The judge in the Kobe Bryant rape case Friday refused a request to delay the start of the trial, setting up a critical decision for prosecutors as to whether they should now drop the felony charge against the basketball star.

Colorado Judge W. Terry Ruckriegle ruled that there is no legal basis for the motion filed by the prosecution this week asking for an "indefinite" delay of the trial date. Jury selection for the criminal trial is to open Aug. 27. But the judge sided with prosecutors in two other rulings relating to the woman's medical history and her use of alcohol and drugs.

In one ruling, Ruckriegle denied defense requests to admit evidence about two purported suicide attempts by the victim before her encounter with Bryant and about her use of prescription medications. In the other ruling, he granted prosecution requests to limit testimony about the woman's medical and mental health history and any drug and alcohol use, wire services reported.
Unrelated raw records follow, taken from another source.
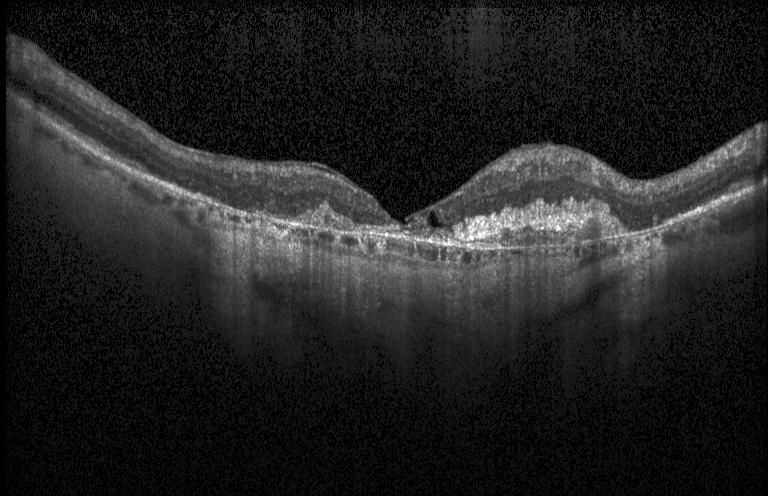

OCT B-scan — The scan shows a choroidal neovascular membrane.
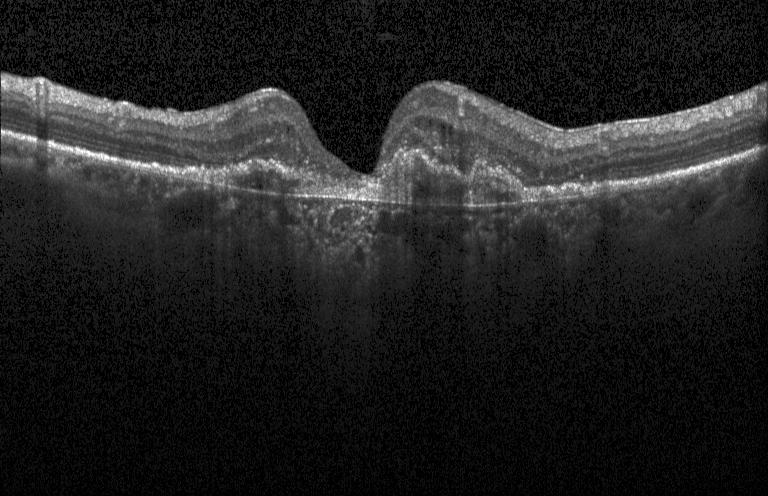

Acquired on a Heidelberg Spectralis · centered on the fovea · optical coherence tomography B-scan.
OCT finding: a choroidal neovascular membrane.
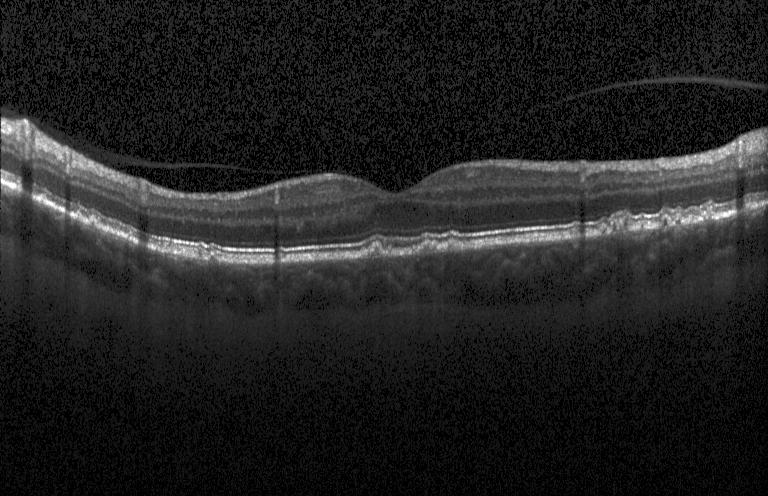 Spectral-domain optical coherence tomography. Through the macula. Retinal OCT B-scan. Instrument: Heidelberg Spectralis
Sub-RPE drusenoid deposits.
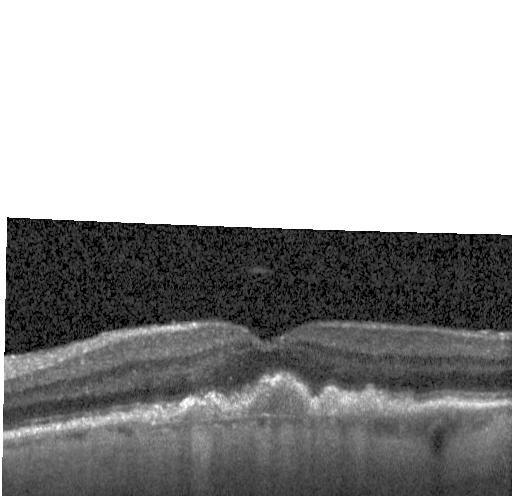

Heidelberg Spectralis OCT system · macular scan · optical coherence tomography scan. This B-scan demonstrates a choroidal neovascular membrane.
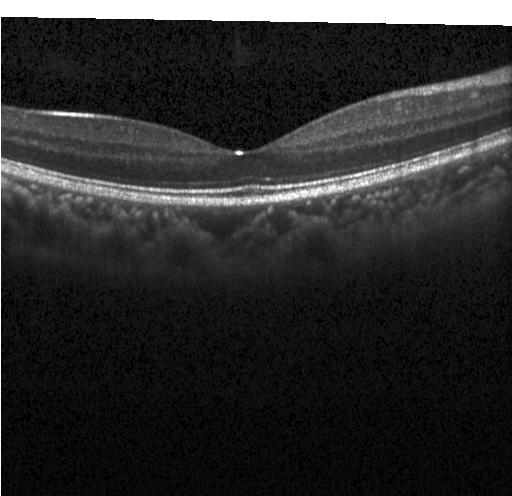 Centered on the fovea; acquired on a Heidelberg Spectralis; SD-OCT; OCT B-scan
Diagnosis: no choroidal neovascularization, no diabetic macular edema, and no drusen.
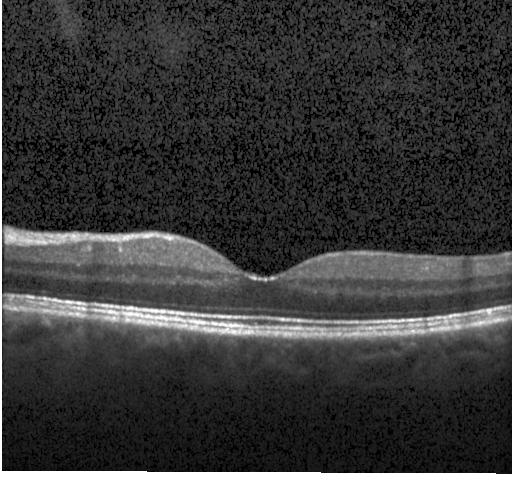
OCT finding: no CNV, no DME, and no drusen.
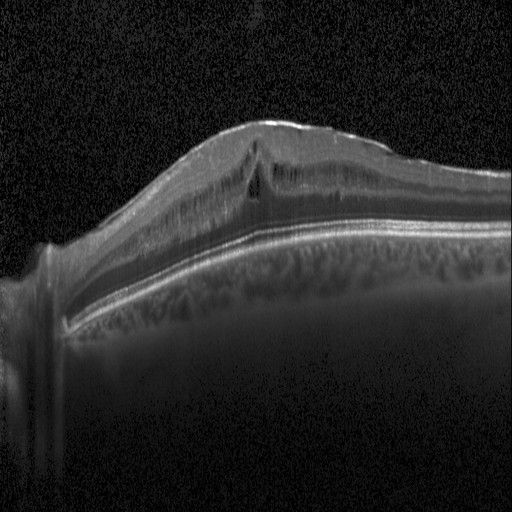

Heidelberg Spectralis, spectral-domain optical coherence tomography, optical coherence tomography scan, fovea-centered — The scan shows DME.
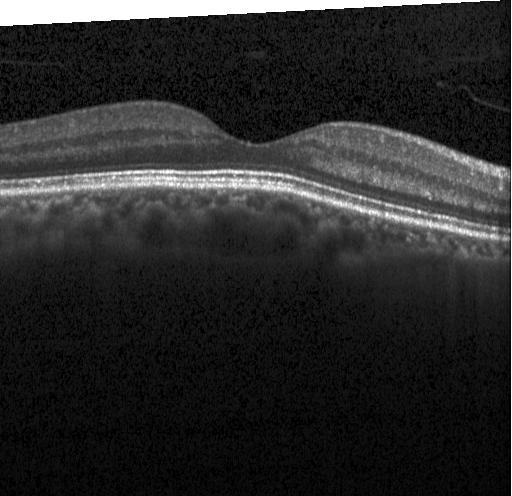

OCT line scan, instrument: Heidelberg Spectralis, spectral-domain OCT
OCT finding: no choroidal neovascularization, diabetic macular edema, or drusen.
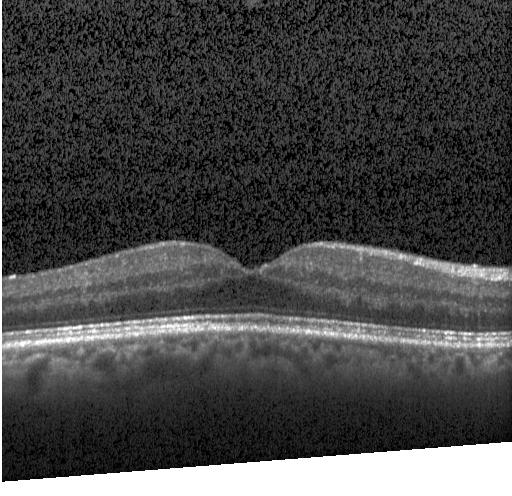 Spectral-domain OCT B-scan: no CNV, no DME, and no drusen.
District Attorney Mark Hurlbert's office did not respond Friday to the judge's decision. The prosecutor argued in his motion seeking a delay that potential jurors may have been prejudiced by the public release of court documents that might be used to impeach the credibility of the woman who has accused Bryant of rape.

Beyond that, several recent rulings have undermined the prosecution's case against Bryant. A key reversal was the judge's decision last month that evidence can be presented suggesting that Bryant's accuser may have had sex with other men shortly before and after her encounter with Bryant.
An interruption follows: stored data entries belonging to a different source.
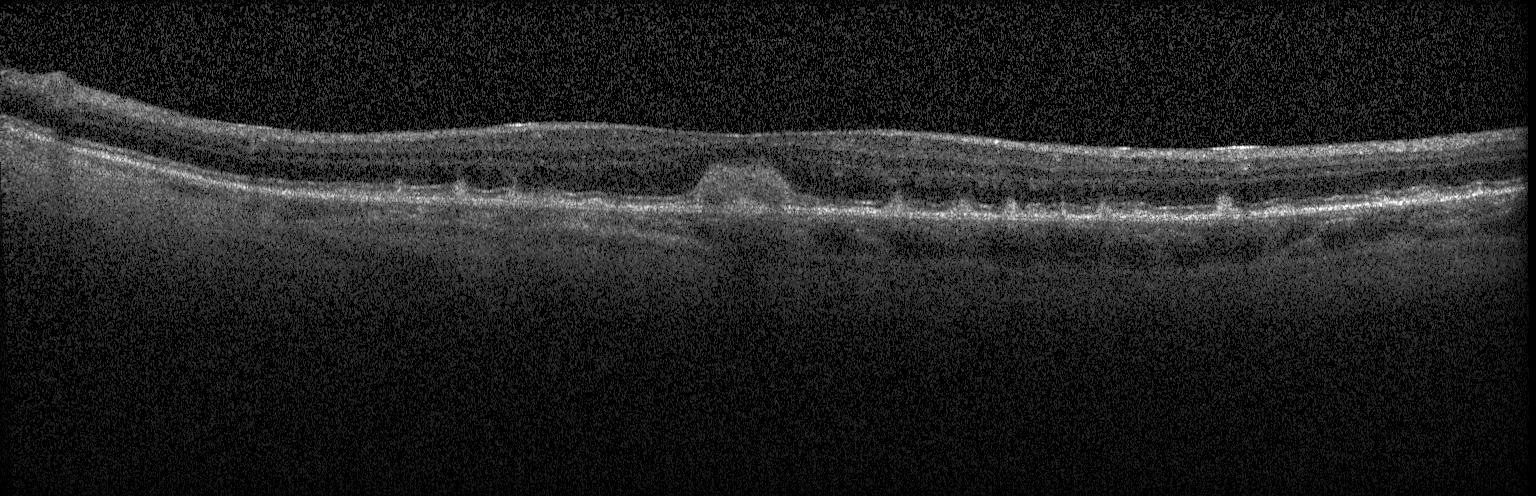 Macular scan, spectral-domain optical coherence tomography, retinal OCT cross-section, Heidelberg Spectralis OCT system
Impression: choroidal neovascularization (CNV).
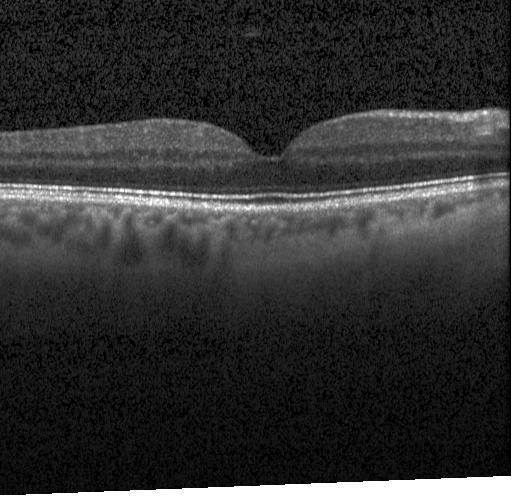 Impression: no CNV, no DME, and no drusen.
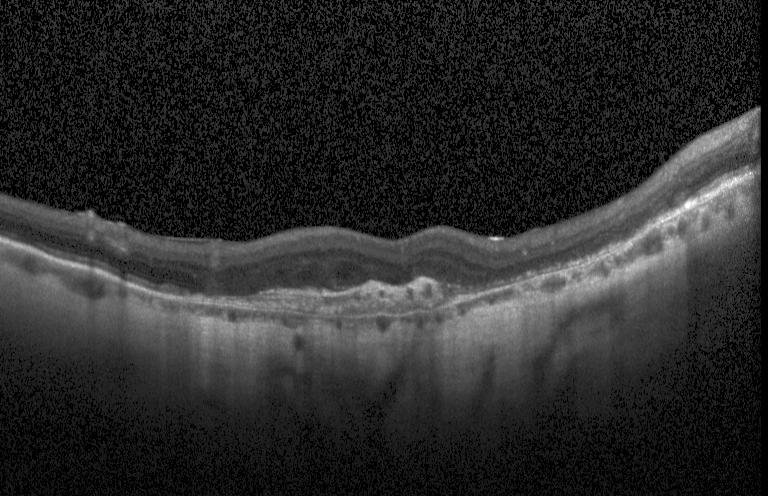 Finding: choroidal neovascularization.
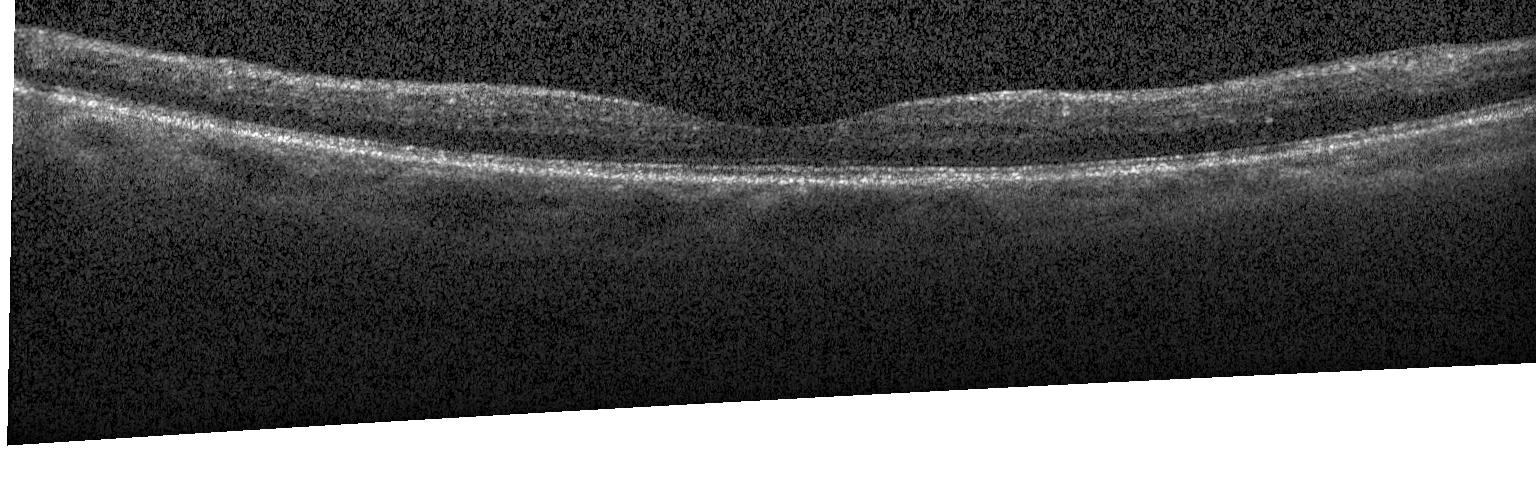 Dx: no CNV, no DME, and no drusen.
Mistakes by the court staff have made public private information about the accuser, prompting an angry letter of complaint to the judge from the woman's father. All of that has prompted speculation in the legal community here that Hurlbert might drop the charges against Bryant, or that the alleged victim might decide not to proceed with a criminal case.

If the criminal charge goes to trial, she will have to testify and face cross-examination about some of her sexual history. Bryant's attorneys have made it clear for months that their chief strategy at the trial will be an aggressive attack on her credibility and morality. The accuser, 20, this week filed a civil suit against Bryant.
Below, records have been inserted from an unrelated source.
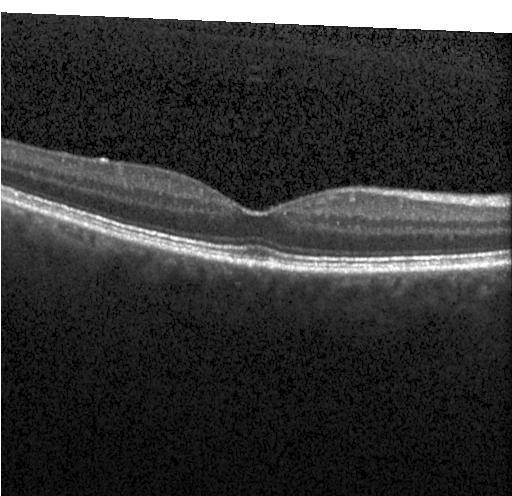 OCT finding: no evidence of CNV, DME, or drusen.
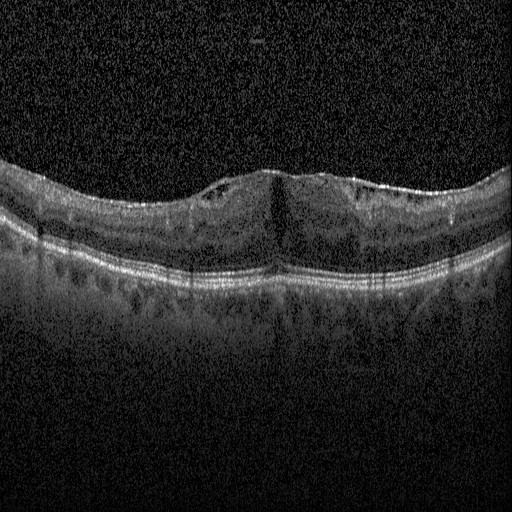 Horizontal scan through the fovea; OCT line scan; Heidelberg Spectralis OCT system — The scan shows DME.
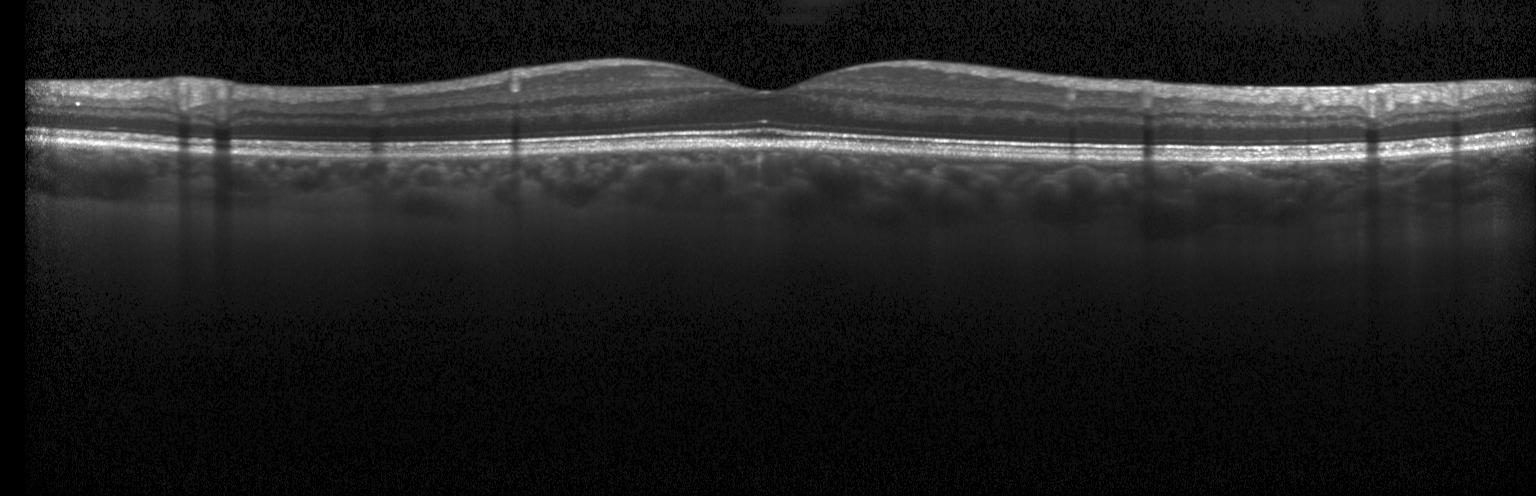
Finding: neither CNV, DME, nor drusen.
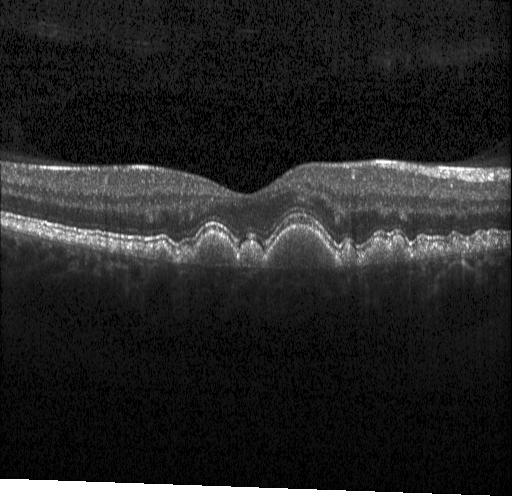

Spectral-domain OCT · OCT line scan · instrument: Heidelberg Spectralis · macular scan. Impression: drusen.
Unlike a criminal trial, that suit could be settled privately, with no court appearances required.

"With all the recent developments that have undermined the prosecution's case, the D.A. clearly has to decide now whether it is worth the trouble to go ahead with a felony trial," Craig Silverman, a defense lawyer and former prosecutor in Denver, said recently. "It is not unthinkable that they would conclude the best course is to drop the case."

Before Friday's ruling on the motion to delay, prosecutors had said repeatedly that they intend to take the case to trial and that the alleged victim is ready to testify.

She was a desk clerk at a Rocky Mountain resort last summer when Bryant checked in. Both Bryant and the woman agree that he invited her to his room, and sexual intercourse ensued. He says it was consensual. She told police that the Los Angeles Lakers' star gripped her by the neck, bent her over a chair and violated her as she cried, "No."

If convicted, Bryant faces years of strictly supervised probation or four years to life in prison.

His new $136 million contract with the Lakers would be voided by a felony conviction.

Judge W. Terry Ruckriegle ruled there was no legal basis for the delay.